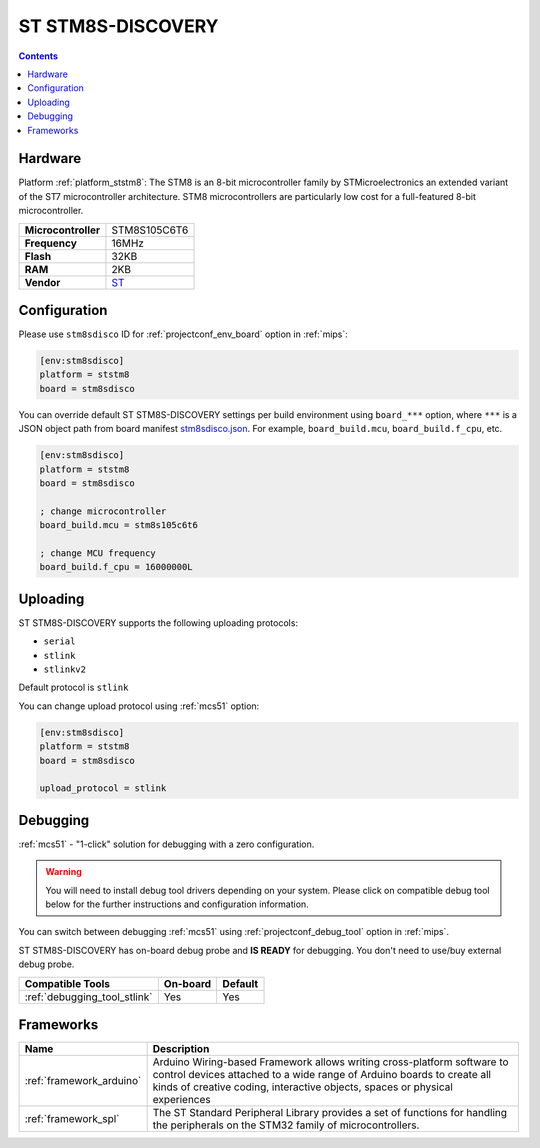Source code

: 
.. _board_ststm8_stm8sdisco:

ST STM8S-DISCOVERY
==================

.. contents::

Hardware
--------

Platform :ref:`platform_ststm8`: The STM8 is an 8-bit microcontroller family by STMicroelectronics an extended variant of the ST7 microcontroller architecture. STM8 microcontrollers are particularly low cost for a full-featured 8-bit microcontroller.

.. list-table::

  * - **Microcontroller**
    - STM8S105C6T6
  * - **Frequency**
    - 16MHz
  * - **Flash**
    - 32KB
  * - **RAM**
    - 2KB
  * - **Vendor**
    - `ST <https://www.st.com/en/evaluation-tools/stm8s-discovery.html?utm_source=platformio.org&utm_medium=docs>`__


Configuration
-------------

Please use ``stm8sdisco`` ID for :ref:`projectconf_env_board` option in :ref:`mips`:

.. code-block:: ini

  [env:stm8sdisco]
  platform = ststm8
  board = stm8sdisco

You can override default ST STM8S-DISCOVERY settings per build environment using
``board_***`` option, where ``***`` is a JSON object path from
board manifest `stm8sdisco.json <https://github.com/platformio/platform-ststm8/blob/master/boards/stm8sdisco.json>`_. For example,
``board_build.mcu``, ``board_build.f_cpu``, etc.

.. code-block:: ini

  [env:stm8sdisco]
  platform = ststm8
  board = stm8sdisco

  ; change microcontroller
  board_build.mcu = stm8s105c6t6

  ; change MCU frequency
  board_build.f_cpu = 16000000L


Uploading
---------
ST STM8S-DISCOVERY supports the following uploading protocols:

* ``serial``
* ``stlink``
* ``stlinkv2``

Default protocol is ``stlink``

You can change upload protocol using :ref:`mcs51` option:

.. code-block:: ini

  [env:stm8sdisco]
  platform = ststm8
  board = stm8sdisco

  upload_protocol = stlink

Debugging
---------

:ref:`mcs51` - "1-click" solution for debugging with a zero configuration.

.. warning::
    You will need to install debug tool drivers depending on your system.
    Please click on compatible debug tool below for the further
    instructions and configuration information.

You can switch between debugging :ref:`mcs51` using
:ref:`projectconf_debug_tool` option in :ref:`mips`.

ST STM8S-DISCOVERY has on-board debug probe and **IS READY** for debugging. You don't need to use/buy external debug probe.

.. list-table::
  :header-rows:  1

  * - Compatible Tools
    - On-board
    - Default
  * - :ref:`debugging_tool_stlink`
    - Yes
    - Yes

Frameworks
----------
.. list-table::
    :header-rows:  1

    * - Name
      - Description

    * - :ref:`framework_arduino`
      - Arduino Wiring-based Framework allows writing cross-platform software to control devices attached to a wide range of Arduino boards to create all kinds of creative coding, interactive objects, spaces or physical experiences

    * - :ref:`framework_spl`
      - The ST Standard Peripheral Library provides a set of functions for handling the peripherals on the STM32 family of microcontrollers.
***
**TASK DIRECTIONS:** When you reach the line holding "board_build.mcu = stm8s105c6t6" in the records above, begin reproducing exactly, stop after the line holding "Default protocol is", and output nothing else.

**WRITTEN RESPONSE:**
  board_build.mcu = stm8s105c6t6

  ; change MCU frequency
  board_build.f_cpu = 16000000L


Uploading
---------
ST STM8S-DISCOVERY supports the following uploading protocols:

* ``serial``
* ``stlink``
* ``stlinkv2``

Default protocol is ``stlink``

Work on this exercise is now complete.